The nomenclature is also relevant. Both adrenal ‘fatigue’ and adrenal ‘burnout’ are inclusive terms that the layman can instantly make sense of. However, in the overspecialised climate of 21st-century medicine, esoterica is the name of the game and anything that sounds remotely ‘unscientific’ can expect immediate and unconditional rejection. It is interesting how I can normally gain co-operation with various specialists on mutual patients on the basis of the vocabulary used. If I send a letter to a specialist recommending that a mutual patient include certain foods or nutraceuticals and undertake infra-red saunas to ‘detox’, I know that my suggestions will be ignored. However, if I avoid the D-word and explain that I have ordered a assay of chemical adducts attached to translocator proteins on mitochondrial membranes and found raised levels of toxic metals blocking the movement of ATP compounds, then we may get somewhere. After all, I am now part of the ‘club’. In Western medicine, words are very important.

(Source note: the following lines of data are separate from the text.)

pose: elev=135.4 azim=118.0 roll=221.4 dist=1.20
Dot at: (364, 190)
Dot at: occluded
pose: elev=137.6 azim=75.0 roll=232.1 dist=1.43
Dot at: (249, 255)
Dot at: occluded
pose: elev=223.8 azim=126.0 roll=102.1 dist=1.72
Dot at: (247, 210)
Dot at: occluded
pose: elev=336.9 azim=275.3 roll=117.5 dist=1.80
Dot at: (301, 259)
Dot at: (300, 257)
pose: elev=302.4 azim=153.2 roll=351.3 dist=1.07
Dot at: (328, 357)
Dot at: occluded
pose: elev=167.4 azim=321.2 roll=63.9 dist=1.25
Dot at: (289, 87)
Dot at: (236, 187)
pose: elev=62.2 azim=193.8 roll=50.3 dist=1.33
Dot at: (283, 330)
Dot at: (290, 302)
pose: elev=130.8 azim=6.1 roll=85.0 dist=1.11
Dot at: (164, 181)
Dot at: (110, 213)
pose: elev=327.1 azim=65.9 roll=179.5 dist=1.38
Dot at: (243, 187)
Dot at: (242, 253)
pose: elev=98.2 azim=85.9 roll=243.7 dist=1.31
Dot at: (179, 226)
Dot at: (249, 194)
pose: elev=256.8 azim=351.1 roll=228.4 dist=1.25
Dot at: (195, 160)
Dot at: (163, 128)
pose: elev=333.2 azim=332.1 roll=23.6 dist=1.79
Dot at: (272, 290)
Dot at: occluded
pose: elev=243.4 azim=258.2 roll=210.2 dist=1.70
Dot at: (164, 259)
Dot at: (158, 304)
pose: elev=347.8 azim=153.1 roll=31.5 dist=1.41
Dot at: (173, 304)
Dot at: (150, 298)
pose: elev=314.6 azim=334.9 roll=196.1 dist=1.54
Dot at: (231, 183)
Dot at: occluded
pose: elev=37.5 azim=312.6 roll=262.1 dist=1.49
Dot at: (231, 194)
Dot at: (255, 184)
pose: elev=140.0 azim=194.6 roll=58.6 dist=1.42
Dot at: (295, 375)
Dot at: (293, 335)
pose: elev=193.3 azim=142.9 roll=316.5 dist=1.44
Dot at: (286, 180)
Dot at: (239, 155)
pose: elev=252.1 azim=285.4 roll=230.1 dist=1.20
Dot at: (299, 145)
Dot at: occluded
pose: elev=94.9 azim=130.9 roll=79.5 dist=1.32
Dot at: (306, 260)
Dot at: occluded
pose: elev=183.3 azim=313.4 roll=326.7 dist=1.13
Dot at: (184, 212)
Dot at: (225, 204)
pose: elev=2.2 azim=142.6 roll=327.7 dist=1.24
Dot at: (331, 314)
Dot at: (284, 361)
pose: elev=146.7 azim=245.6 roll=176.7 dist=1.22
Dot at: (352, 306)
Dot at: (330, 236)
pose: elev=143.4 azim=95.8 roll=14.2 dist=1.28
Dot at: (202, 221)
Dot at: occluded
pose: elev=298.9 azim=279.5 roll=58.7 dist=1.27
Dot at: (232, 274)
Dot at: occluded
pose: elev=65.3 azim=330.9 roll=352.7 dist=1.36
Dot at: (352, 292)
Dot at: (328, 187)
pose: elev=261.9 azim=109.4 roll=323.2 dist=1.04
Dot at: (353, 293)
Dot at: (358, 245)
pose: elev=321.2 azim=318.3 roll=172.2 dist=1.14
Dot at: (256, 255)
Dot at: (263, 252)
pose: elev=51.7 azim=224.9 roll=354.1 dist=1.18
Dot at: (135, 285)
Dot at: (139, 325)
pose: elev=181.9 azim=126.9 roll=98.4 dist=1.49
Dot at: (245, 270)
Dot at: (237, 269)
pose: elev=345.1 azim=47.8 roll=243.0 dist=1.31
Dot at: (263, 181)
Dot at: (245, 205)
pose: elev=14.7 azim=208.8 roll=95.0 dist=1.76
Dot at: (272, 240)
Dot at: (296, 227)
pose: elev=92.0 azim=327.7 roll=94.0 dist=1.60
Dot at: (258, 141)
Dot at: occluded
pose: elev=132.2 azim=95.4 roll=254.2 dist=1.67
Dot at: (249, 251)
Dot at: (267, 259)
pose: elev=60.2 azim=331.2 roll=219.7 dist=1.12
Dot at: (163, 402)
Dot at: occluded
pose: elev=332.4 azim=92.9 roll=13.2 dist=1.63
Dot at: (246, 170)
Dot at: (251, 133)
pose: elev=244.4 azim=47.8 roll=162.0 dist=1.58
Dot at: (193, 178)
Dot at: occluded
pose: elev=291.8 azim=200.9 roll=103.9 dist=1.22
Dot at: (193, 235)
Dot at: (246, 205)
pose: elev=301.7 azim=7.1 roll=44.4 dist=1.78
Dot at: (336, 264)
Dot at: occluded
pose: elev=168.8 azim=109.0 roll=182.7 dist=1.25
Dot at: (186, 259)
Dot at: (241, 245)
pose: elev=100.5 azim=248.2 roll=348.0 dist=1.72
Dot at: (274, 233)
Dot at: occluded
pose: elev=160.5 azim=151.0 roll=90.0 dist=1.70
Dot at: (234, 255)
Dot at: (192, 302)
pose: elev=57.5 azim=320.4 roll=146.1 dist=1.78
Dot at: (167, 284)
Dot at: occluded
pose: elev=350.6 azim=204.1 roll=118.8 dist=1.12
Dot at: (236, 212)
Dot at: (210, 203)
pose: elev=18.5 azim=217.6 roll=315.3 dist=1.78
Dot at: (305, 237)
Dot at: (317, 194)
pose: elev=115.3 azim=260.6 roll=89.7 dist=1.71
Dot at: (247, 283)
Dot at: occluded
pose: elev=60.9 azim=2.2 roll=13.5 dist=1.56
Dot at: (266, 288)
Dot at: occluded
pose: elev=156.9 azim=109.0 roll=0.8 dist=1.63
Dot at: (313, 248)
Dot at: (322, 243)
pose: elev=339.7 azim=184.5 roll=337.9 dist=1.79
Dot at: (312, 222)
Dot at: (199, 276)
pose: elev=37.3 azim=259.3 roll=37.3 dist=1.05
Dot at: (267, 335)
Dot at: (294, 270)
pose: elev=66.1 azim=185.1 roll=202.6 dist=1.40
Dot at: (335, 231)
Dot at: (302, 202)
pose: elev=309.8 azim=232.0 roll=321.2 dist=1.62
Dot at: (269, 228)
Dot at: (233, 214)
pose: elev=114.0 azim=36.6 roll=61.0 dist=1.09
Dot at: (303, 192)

Adrenal insufficiency is a ‘medical’ word. So is hypoadrenia. These terms are used less by patients and holistic practitioners, but often by endocrinologists who have received back the blood tests of patients and found the cortisol to be low (obviously, ‘low cortisol’ is a frightfully simple phrase and not a good medical term). However, despite the mainstream recognition these words enjoy, I am not suggesting that these are better terms to use for adrenal dysfunction.

Adrenal dysfunction may often see cortisol levels fall independently from DHEA. As such, DHEA levels may remain firmly within the desirable range while cortisol levels bottom out. Sometimes DHEA levels rise in some of the compensation patterns that occur as the hypothalamic-pituitary-adrenal axis struggles in vain to maintain some sort of normality. DHEA can also plummet without the cortisol levels being affected. Thus, “adrenal insufficiency” is often too generic to be an accurate term. It is certainly inappropriate when it is used without having measured both cortisol and DHEA.

Additionally, having an endocrinologist admit that your test shows ‘adrenal insuffiency’ does not mean you will receive any treatment. The NHS textbooks (still used today) state that there are only three ‘flavours’ of adrenal function: high (“Cushing’s Disease”), normal and low (“Addison’s Disease”). Many endocrinologists have been trained to believe this and, confronted with results they do not understand, prefer to dismiss the patient than accept the limitations of their (very limited) education. This is where patients get told that ‘adrenal fatigue is not a medical diagnosis’. Sadly, for all the hullabaloo made by doctors about the need for ‘evidence-based practice’, the way specialists deal with patients depends a lot more on their individual dogma than the test results or symptoms exhibited.

When I work with individuals that may be suffering from adrenal issues, I am never attempting to find a label, or a diagnosis, or a name to give the problem. In all cases, I seek to understand what imbalance we are dealing with and establish the underlying causes. This is the only way we can then provide the specific support required while facilitating the changes in the background that allow the body to heal itself.. In clinic, I will tend to use whichever term carries most meaning with the individual in question. Failing that, ‘adrenal imbalance’ is my choice term until an adrenal stress index test establishes the exact situation.

Although the medical world is built around certain words to establish and maintain exclusivity, the words used are irrelevant. Your adrenal glands will respond exactly the same to specific nutrients whether the suggestions were made in English, Spanish or sign language.